Issue diagnosis happens in 1:1s with managers where you can take time to think through what skills to improve to get better results. Maybe you need to learn to ask better questions? Maybe you need to learn how to tell better stories during customer discovery calls to convert more leads into pipeline? Setting aside time to diagnose how to improve is a simple way to make incremental progress that leads to big impact.
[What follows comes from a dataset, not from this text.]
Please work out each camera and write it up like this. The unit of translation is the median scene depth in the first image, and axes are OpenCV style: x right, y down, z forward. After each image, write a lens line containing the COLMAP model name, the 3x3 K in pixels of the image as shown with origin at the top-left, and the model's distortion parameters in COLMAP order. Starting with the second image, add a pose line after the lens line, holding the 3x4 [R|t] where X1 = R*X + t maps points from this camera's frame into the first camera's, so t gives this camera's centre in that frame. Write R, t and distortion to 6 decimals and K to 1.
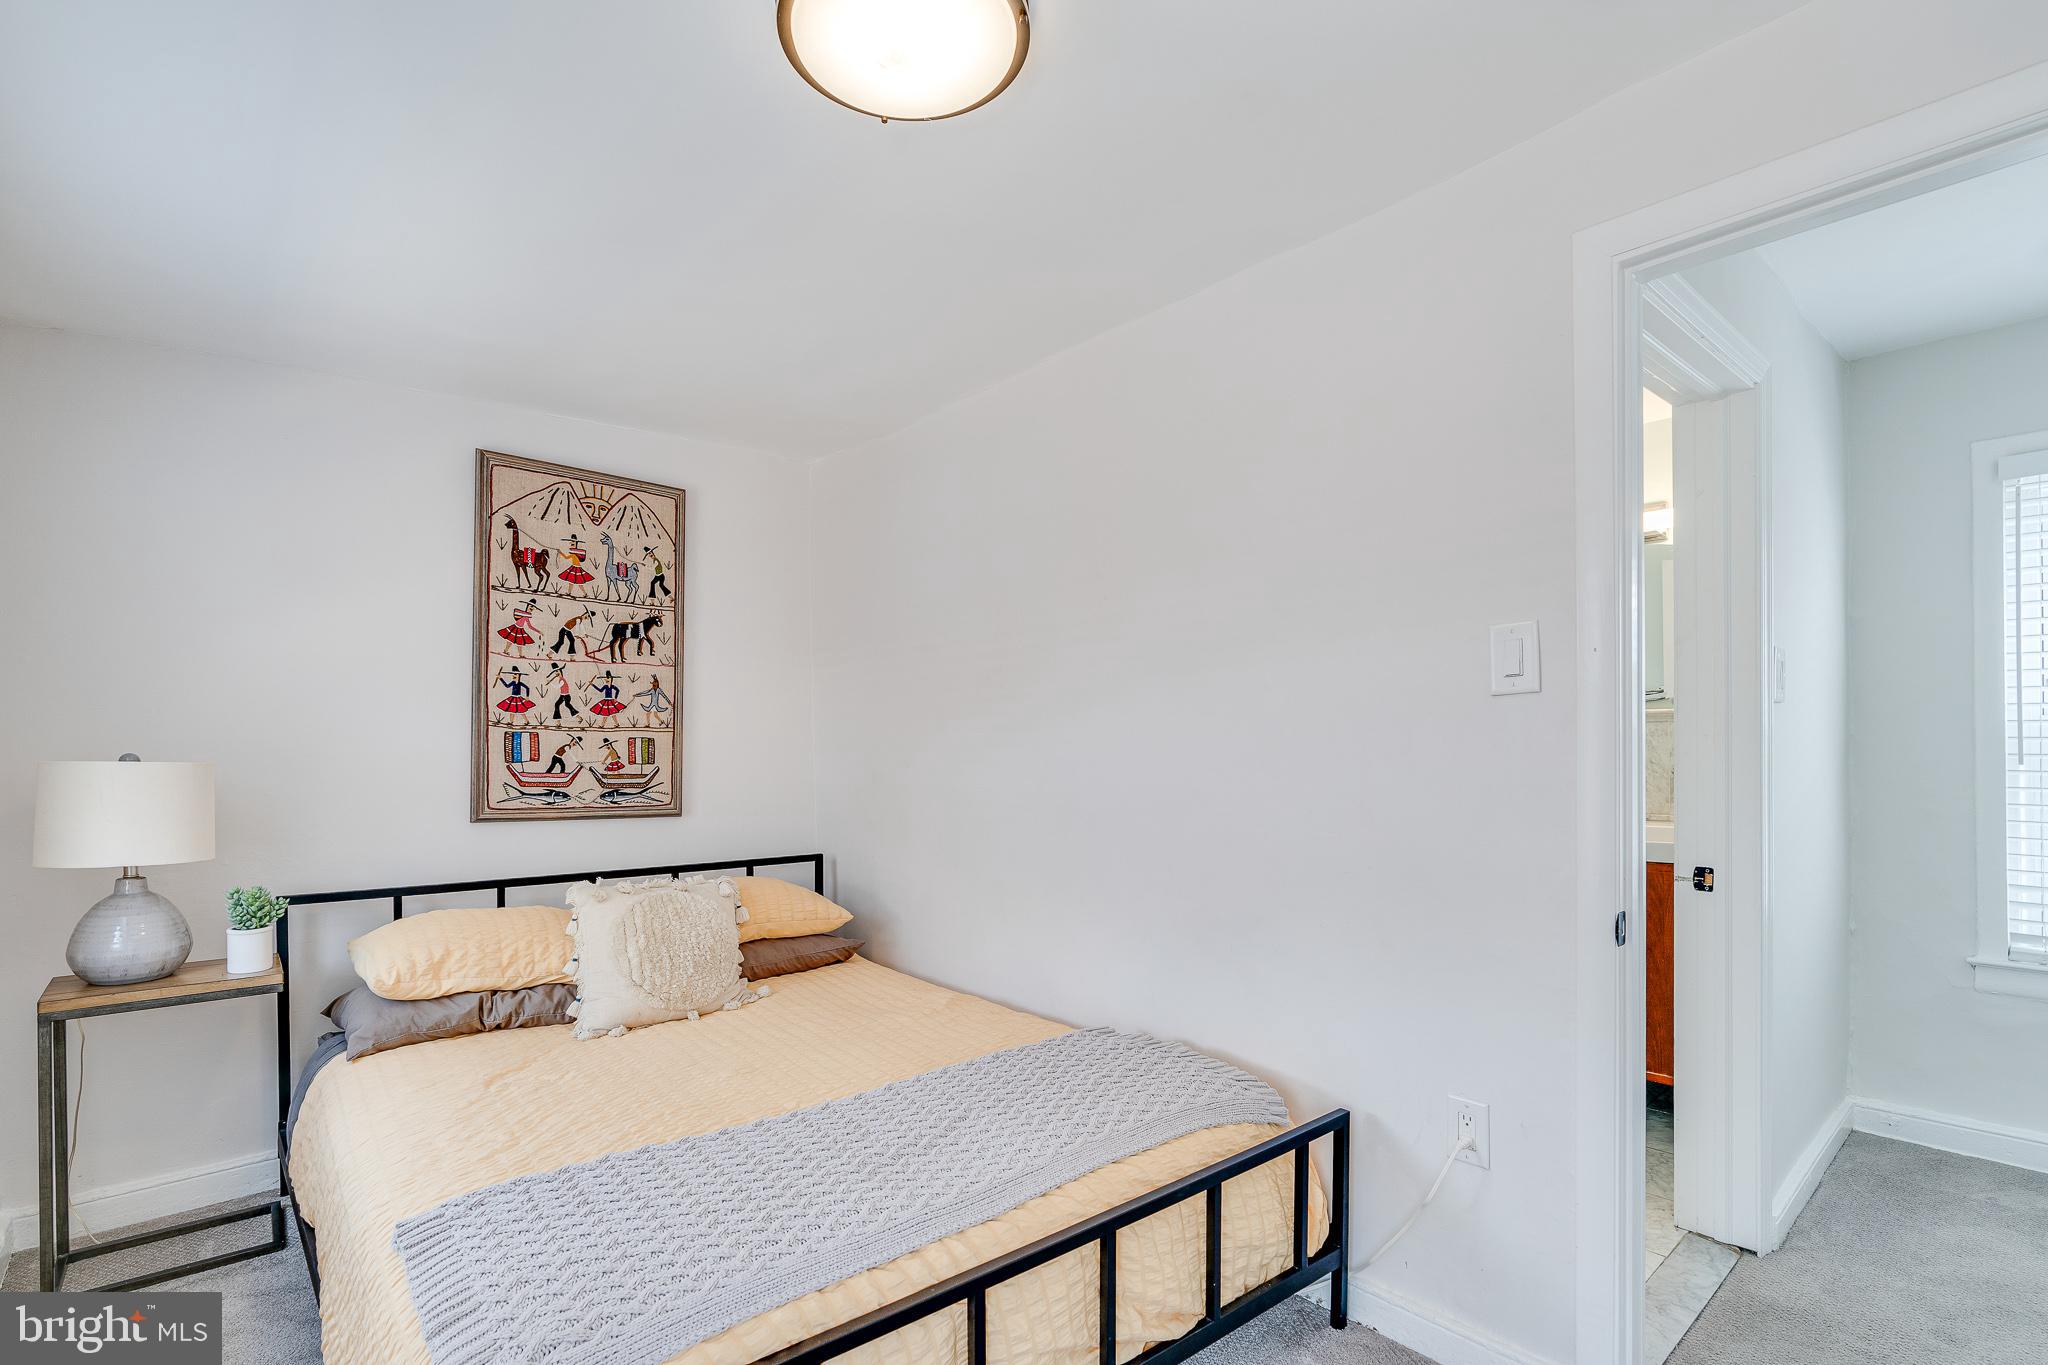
lens RADIAL K [[926.9, 0, 1043.7], [0, 926.9, 761.3], [0, 0, 1]] dist [-0.010022, 0.003404]
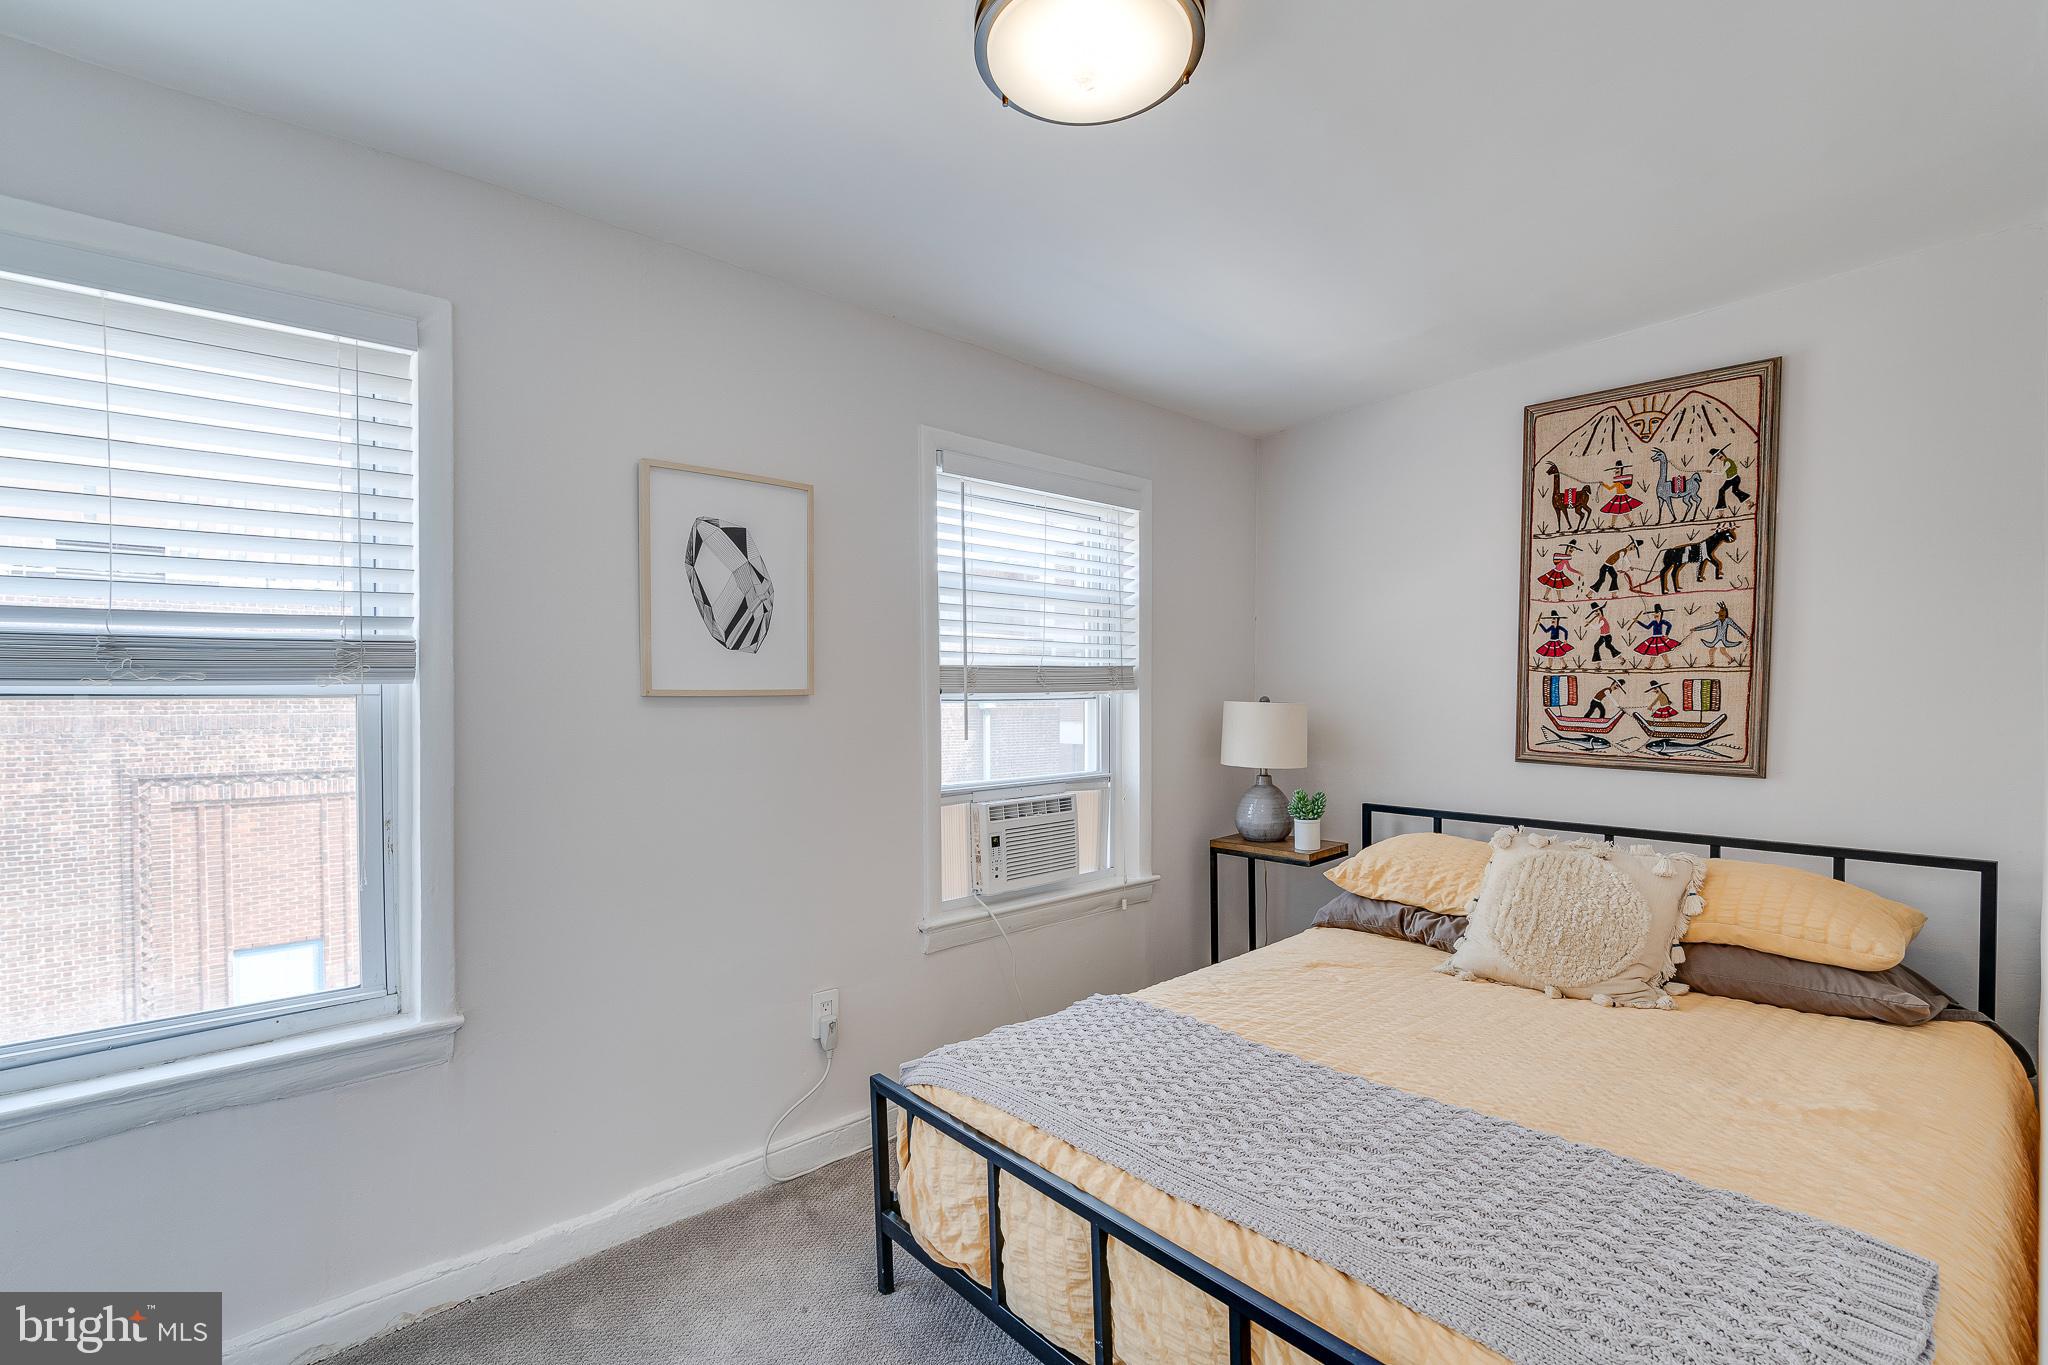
lens RADIAL K [[926.9, 0, 1008.7], [0, 926.9, 710.4], [0, 0, 1]] dist [-0.010022, 0.003404]
pose [[0.022329, 0.018830, -0.999573, 0.403674], [-0.011969, 0.999756, 0.018566, -0.005639], [0.999679, 0.011549, 0.022549, 0.370306]]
Next, set up a practice and training plan. Your team can now coach each other during the dedicated team training each week, which is likely a separate meeting from your more tactical team meeting. Your training team meeting can be as easy as reviewing ‘game tapes’ (to use another sports analogy). If you are practicing question-based selling, ask all reps to bring a recorded customer call to the meeting where they are asking the client questions. Now play these ‘tapes’ during the team meeting, pause the recording, and have the team provide each other with feedback. We recommend picking one topic each week to stay focused and not overwhelm the team.Using this process, you can create mastery. What’s more, one your team sees their progress it is motivational and fulfilling.
Autonomy
Structure sets people free. What does that mean? It means you very clearly define roles and responsibilities so that people can be free to make decisions within the realm of their own job. We believe that everybody should be the CEO of their own job, and the perfect combination of structure and trust is the most successful way to empower your team.
Next, you must define what success looks like very clearly. We recommend that you write down in great detail, preferably using pictures, what is the structure of every step looks like for your team to be successful. For example, sales teams can map out the customer journey:
- What is the flow of a good discovery call?
- What is the structure of a good story?
- What are the steps to use when trading (not negotiating) with a client?
We call this organized list of steps blueprints and we also recommend that you create a checklist or scorecard that your team can look at while on a call with a customer. Note that these are not scripts. These are just frameworks of best practices. It is important to update the frameworks with new insights gained by the team as a whole often.
Once you have a scorecard or checklist of a good discovery call (as an example), peer coaching becomes much easier. If you implement peer coaching without a framework, then feedback is too subjective. Instead, you want everybody to be able to self-evaluate their performance and give each other consistent feedback. That is not possible unless you first clearly define not just your customer journey, but make a blueprint of every step in the customer journey.
Creating Purpose, Mastery and Autonomy
The key to employee retention goes beyond good pay, benefits or decadent holiday parties. By taking time to implement peer coaching for everyone, you can create purpose, mastery and autonomy for your team.